Hirsch tarafından yapılan nörolinguistik gözlem ise, bize dili farklı zamanlarda edinmiş ve akıcı iki dil kullanan insanların beyinlerindeki dil hareketlerinde erken yaşın bir nebze daha avantajlı olduğunu göstermektedir. Çift dilli büyüyen kişilerin beyinleri, iki dili de anadil gibi algılıyor. Tabii ki ergenlikten sonra da dili edinebilmiş ve akıcı konuşan altı kişinin varlığı bile, ikinci dilin ergenlik sonrası öğrenilebileceğinin kanıtı…
Steve Kaufmann’ın yabancı dil öğrenmedeki başarısı da bunu destekler nitelikte… Kaufmann okulda on sene Fransızca eğitimi görüp başarılı olamamıştır, daha sonra kendisi bol dinleme ve okuma yaparak dilleri edinebildiğini fark etmiştir. Hem de 17 yaşından sonra!
Bu durumda şunu söyleyebiliriz: Bu gözlemler ışığında, anadili edinirken erken dil girdisi çok büyük bir avantajdır, ikinci dilde de avantaj sağlar; ancak kritik dönemden sonra da akıcı şekilde konuşma seviyesine gelecek kadar dil öğrenmek de son derece mümkündür.
Kaç Kelime Yeterlidir?
Zihinleri çok meşgul eden sorulardan bir diğeri de “Kaç kelime öğrenirsek yeterli olur?” sorusudur. Şunu net olarak söyleyebiliriz ki dili algılamak için geniş çaplı kelime bilgisine sahip olmak bir ön koşuldur.

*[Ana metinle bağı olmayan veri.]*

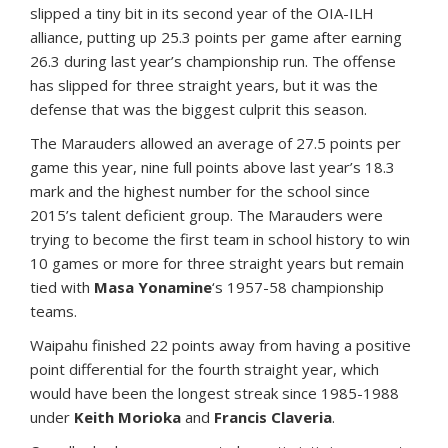
slipped a tiny bit in its second year of the OIA-ILH
alliance, putting up 25.3 points per game after earning
26.3 during last year’s championship run. The offense
has slipped for three straight years, but it was the
defense that was the biggest culprit this season.
The Marauders allowed an average of 27.5 points per
game this year, nine full points above last year’s 18.3
mark and the highest number for the school since
2015’s talent deficient group. The Marauders were
trying to become the first team in school history to win
10 games or more for three straight years but remain
tied with
Masa Yonamine
‘s 1957-58 championship
teams.
Waipahu finished 22 points away from having a positive
point differential for the fourth straight year, which
would have been the longest streak since 1985-1988
under
Keith Morioka
and
Francis Claveria
.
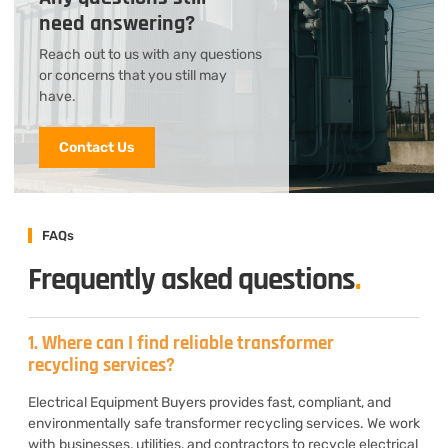
need answering?
Reach out to us with any questions
or concerns that you still may
have.
Contact Us
FAQs
Frequently asked questions
.
1. Where can I find reliable transformer
recycling services?
Electrical Equipment Buyers provides fast, compliant, and
environmentally safe transformer recycling services. We work
with businesses, utilities, and contractors to recycle electrical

Bhatia Laufer’a göre, “yabancı dilde okuma yapmak için en büyük engel, yetersiz kelime bilgisidir.” Eldridge ve arkadaşlarına göre yabancı dilde eğitim alan birisi için “1600-1700 sık kullanılan kelime ailesine hakim olmak”, ihtiyaçlarını karşılamaya yeterlidir. Örneğin: Yanmak, yanıcı, yangın, yanık vs. bir kelime ailesine karşılık gelmektedir. Her kelime ailesinde 4-5 kelime olduğunu varsayarsak, yabancı dilde bir eğitim alacaksanız sahip olmanız gereken kelime bilgisi 6000 civarındadır diyebiliriz. Daha günlük dil ihtiyacı için bu sayı biraz daha azalabilir.
Kelimeler Nasıl Öğrenilmeli?
Şunu eklemeden geçmeyelim kelimeleri öğrenmek için tek tek kelime ezberi yapmak çok mantıklı bir yöntem değildir. İnsan beyni, teker teker kelime dizerek akıcı cümleler kurma konusunda çok yetkin değildir! Bunun yerine, akıcı konuşma için “Toplu Ezberleme” (İng: “chunking”) yöntemini kullanmalısınız.

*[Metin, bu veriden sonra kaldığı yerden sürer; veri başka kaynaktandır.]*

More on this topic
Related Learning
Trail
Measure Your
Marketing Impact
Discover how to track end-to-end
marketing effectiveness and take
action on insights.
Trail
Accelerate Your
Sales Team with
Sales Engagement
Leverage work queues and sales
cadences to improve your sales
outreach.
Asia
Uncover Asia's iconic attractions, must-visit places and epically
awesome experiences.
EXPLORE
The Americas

İngilizcede “chunk”, birden fazla kelimeden oluşan, yaygın kelime gruplarına ve cümlelerine verilen isimdir. Yani akıcı bir konuşmaya sahip olmak için örneğin “as far as I know” (Tür: “bildiğim kadarıyla”), “from my point of view” (Tür: “benim bakış açımdan”) gibi kalıpları tamamıyla ezberleyin ve ihtiyaç olduğunda kalıp olarak beyninizden çıkarıp kullanın.

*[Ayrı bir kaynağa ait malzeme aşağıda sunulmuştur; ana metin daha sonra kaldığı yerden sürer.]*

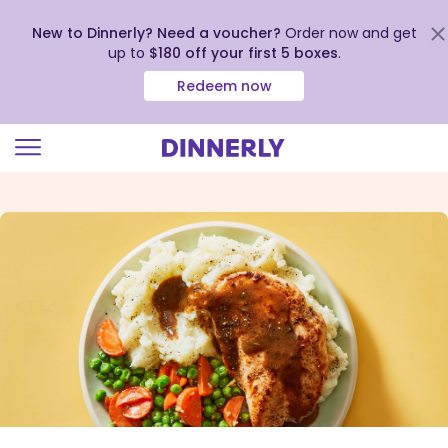
New to Dinnerly? Need a voucher?
Order now and get
up to
$180 off your first 5 boxes
.
Redeem now
Click
to
view
our
Accessibility
Statement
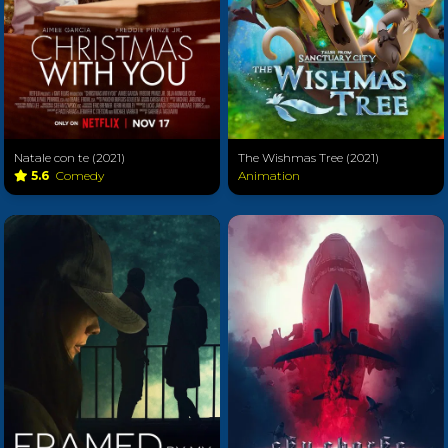
Natale con te (2021)
The Wishmas Tree (2021)
5.6
Comedy
Animation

Diğer bir örnek verelim: “I wanna go to Paris” (Tür: “Paris’e gitmek istiyorum”). Bu cümleyi bir bütün olarak zihninize kaydedin. “I wanna go to…” (Tür: “gitmek istiyorum”) kalıbı, sizin gitmek istediğiniz yeri söylerken kullanacağınız kalıptır. İhtiyaç anında bu kalıbı bir bütün olarak çıkartıp kullanın. Bu, sizin akıcı konuşma becerinizi geliştirecek en iyi tekniklerden birisi olarak, dil öğrenme dünyasında kabul görmüştür.
Yabancı Dil Öğrenmek İçin Kaç Saat Harcamalıyım?
Robert Lado, 1957 yılında, “Karşıtsal Çözümleme Hipotezi” adı altında “dil öğrenen kişinin ana dili ve hedef dil arasındaki benzerlikler ve farklılıklar, kişinin dil öğrenme sürecindeki karşılaşabileceği zorlukların veya kolaylıkların sebebidir” demiştir. Lado, ana dildeki cümle yapılarını hedef dile taşıyarak, yabancı dilde hatalar yapabileceğini söylemiştir. Örneğin “I am waiting you.” (Tür: “seni bekliyorum”) cümlesi, anadili Türkçe olan birçok kişiye doğru görünüyor. Hatta İngilizce öğrenen birçok kişi cümleyi bu şekilde kullanmaktadır. Ancak İngilizcede bu cümle, “I am waiting for you” olmalıdır.
Lado’nun bu hipotezini doğrular nitelikte bir araştırma vardır. Görünen o ki, öğrenmek istediğiniz dil için harcamanız gereken saat sayısı, sizden ziyade, öğrenmek istediğiniz dil ve anadiliniz arasındaki benzerlik ile doğru orantılıdır.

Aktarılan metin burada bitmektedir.